> Description of the task
Give back all of the records exactly.

====== Information provided ======

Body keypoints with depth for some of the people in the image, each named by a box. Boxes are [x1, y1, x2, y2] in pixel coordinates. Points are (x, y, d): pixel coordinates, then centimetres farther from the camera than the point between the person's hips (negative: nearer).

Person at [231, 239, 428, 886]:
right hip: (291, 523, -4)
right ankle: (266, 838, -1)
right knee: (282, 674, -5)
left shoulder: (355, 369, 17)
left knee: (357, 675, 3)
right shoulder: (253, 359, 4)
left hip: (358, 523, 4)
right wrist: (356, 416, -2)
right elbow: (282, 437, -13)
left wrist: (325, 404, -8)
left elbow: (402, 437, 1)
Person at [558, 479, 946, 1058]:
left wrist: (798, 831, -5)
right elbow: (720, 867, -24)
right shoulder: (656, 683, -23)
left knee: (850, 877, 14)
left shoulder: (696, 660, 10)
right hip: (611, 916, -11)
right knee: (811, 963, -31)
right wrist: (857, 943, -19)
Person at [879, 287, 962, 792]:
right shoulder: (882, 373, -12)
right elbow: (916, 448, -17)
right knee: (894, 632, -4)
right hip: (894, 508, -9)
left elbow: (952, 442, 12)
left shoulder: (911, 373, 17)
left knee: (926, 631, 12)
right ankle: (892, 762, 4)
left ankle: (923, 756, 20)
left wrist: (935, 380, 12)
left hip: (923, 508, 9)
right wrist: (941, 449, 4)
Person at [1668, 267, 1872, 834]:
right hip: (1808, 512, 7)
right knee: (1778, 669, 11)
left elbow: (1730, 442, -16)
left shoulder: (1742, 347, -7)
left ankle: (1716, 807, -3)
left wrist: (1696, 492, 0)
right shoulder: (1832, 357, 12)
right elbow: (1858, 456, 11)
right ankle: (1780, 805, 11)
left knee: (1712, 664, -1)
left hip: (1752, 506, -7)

======

> Task result
Body keypoints with depth for some of the people in the image, each named by a box. Boxes are [x1, y1, x2, y2] in pixel coordinates. Points are (x, y, d): pixel coordinates, then centimetres farther from the camera than the point between the person's hips (negative: nearer).

Person at [231, 239, 428, 886]:
right hip: (291, 523, -4)
right ankle: (266, 838, -1)
right knee: (282, 674, -5)
left shoulder: (355, 369, 17)
left knee: (357, 675, 3)
right shoulder: (253, 359, 4)
left hip: (358, 523, 4)
right wrist: (356, 416, -2)
right elbow: (282, 437, -13)
left wrist: (325, 404, -8)
left elbow: (402, 437, 1)
Person at [558, 479, 946, 1058]:
left wrist: (798, 831, -5)
right elbow: (720, 867, -24)
right shoulder: (656, 683, -23)
left knee: (850, 877, 14)
left shoulder: (696, 660, 10)
right hip: (611, 916, -11)
right knee: (811, 963, -31)
right wrist: (857, 943, -19)
Person at [879, 287, 962, 792]:
right shoulder: (882, 373, -12)
right elbow: (916, 448, -17)
right knee: (894, 632, -4)
right hip: (894, 508, -9)
left elbow: (952, 442, 12)
left shoulder: (911, 373, 17)
left knee: (926, 631, 12)
right ankle: (892, 762, 4)
left ankle: (923, 756, 20)
left wrist: (935, 380, 12)
left hip: (923, 508, 9)
right wrist: (941, 449, 4)
Person at [1668, 267, 1872, 834]:
right hip: (1808, 512, 7)
right knee: (1778, 669, 11)
left elbow: (1730, 442, -16)
left shoulder: (1742, 347, -7)
left ankle: (1716, 807, -3)
left wrist: (1696, 492, 0)
right shoulder: (1832, 357, 12)
right elbow: (1858, 456, 11)
right ankle: (1780, 805, 11)
left knee: (1712, 664, -1)
left hip: (1752, 506, -7)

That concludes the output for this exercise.